* [Written exercise]: Can you repeat the stretch of the listing from the line containing "elevation (m): 450" through the line containing "collection date: 1973-10-18", replacing "catalogue" with "catalog" and leaving all else unchanged?

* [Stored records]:

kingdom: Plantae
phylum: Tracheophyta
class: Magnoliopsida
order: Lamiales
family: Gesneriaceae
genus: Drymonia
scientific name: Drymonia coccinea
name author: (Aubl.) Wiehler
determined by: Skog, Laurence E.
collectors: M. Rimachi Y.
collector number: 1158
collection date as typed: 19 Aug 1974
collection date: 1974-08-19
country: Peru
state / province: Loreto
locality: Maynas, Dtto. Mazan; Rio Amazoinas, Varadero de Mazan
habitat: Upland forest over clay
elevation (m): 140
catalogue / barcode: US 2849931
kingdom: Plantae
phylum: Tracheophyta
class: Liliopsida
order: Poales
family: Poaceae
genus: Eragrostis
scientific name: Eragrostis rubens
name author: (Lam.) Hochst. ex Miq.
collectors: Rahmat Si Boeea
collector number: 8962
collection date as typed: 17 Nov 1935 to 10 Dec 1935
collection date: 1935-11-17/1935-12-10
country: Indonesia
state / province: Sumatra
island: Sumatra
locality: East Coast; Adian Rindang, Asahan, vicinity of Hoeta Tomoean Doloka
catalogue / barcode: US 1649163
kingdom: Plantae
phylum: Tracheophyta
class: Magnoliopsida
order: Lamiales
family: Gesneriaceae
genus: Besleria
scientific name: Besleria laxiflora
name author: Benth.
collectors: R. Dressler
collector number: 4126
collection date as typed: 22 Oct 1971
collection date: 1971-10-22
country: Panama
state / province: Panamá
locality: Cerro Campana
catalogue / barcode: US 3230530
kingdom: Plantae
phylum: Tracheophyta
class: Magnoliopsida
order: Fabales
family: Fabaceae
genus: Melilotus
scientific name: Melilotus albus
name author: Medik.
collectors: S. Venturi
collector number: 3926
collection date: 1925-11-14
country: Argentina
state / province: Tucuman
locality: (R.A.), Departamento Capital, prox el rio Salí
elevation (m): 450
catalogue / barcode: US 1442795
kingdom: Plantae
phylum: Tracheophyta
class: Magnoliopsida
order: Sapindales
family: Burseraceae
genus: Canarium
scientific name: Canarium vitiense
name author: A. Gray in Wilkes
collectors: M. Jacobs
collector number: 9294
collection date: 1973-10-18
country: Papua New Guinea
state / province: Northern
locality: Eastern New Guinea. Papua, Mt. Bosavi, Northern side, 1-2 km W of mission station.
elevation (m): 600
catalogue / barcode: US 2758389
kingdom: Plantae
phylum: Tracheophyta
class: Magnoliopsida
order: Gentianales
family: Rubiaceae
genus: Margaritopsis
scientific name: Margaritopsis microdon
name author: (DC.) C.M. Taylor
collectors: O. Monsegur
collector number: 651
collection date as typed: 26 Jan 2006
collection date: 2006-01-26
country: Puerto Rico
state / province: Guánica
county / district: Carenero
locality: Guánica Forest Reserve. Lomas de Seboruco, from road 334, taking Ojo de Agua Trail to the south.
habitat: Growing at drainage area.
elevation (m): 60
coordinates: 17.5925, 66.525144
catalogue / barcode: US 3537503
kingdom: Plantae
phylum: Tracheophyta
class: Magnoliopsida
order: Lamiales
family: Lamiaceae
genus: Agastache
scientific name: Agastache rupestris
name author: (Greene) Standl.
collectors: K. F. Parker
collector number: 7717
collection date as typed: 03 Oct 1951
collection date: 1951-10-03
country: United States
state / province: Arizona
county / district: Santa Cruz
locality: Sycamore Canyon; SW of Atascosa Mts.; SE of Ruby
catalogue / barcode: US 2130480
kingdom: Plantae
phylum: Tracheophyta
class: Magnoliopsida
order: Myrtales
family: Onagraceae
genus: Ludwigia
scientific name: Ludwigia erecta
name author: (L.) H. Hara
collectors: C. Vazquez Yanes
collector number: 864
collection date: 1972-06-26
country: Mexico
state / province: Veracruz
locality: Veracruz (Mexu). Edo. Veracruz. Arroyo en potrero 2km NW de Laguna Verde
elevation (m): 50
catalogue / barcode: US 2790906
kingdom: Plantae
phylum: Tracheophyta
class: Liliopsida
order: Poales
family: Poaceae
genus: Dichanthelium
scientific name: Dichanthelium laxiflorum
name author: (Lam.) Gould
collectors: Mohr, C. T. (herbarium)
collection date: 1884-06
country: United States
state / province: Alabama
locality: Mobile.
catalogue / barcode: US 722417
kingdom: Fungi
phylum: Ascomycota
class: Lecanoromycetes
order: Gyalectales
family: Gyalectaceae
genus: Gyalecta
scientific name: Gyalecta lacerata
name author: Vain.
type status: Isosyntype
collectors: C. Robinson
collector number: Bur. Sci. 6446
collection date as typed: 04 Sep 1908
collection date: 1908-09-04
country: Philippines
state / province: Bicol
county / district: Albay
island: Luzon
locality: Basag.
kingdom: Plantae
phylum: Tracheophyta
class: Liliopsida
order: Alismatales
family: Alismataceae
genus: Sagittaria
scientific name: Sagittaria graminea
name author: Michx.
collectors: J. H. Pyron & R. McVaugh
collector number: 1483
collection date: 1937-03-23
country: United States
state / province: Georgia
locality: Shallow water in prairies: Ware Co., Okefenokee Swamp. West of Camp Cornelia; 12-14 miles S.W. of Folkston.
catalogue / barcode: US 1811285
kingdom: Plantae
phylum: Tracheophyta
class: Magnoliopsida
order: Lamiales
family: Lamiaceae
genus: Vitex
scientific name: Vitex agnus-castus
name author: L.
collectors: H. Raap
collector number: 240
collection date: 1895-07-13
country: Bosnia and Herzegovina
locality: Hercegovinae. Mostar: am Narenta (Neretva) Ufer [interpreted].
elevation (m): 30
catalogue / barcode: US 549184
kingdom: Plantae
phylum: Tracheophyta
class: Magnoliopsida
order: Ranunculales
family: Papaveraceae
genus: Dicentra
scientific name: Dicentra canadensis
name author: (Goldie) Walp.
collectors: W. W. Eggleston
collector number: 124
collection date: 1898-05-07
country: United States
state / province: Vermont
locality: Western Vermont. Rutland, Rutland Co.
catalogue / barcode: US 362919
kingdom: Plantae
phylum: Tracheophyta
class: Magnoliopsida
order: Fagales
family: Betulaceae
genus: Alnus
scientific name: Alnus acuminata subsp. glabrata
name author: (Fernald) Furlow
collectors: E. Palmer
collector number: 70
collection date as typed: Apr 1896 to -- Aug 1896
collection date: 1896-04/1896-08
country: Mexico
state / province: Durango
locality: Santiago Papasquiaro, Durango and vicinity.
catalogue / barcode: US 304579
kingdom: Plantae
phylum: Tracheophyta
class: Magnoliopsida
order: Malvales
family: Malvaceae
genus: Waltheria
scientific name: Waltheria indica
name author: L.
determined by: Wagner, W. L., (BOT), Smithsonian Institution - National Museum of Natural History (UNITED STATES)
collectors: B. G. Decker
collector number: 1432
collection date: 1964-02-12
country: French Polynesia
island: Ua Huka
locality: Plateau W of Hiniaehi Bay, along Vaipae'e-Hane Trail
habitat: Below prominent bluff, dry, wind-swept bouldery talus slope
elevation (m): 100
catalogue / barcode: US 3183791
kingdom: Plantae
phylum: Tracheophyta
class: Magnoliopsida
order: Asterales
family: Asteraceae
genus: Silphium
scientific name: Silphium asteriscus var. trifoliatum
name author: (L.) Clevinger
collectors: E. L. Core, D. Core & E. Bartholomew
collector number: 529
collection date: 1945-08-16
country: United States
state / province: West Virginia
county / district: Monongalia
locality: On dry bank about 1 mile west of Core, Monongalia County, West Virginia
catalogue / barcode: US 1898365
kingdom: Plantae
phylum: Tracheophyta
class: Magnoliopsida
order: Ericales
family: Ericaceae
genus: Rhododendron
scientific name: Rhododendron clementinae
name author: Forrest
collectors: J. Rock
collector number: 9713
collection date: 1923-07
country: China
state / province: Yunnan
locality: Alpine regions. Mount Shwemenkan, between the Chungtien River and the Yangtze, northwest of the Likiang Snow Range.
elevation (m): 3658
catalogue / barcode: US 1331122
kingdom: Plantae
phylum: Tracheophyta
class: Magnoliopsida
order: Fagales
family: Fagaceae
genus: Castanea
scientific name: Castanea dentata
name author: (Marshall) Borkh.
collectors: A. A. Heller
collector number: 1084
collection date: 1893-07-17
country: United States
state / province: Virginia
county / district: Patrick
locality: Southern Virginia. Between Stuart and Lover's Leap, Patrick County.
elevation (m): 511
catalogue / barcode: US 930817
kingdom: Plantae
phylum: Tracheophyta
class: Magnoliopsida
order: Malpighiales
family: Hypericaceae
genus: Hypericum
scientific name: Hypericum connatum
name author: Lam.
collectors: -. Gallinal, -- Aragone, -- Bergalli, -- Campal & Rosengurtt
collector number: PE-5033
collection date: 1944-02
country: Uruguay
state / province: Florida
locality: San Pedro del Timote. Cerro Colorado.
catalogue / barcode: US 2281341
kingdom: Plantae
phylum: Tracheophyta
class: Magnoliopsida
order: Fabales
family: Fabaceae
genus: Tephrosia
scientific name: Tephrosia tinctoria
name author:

* [Solution for this problem]:
elevation (m): 450
catalog / barcode: US 1442795
kingdom: Plantae
phylum: Tracheophyta
class: Magnoliopsida
order: Sapindales
family: Burseraceae
genus: Canarium
scientific name: Canarium vitiense
name author: A. Gray in Wilkes
collectors: M. Jacobs
collector number: 9294
collection date: 1973-10-18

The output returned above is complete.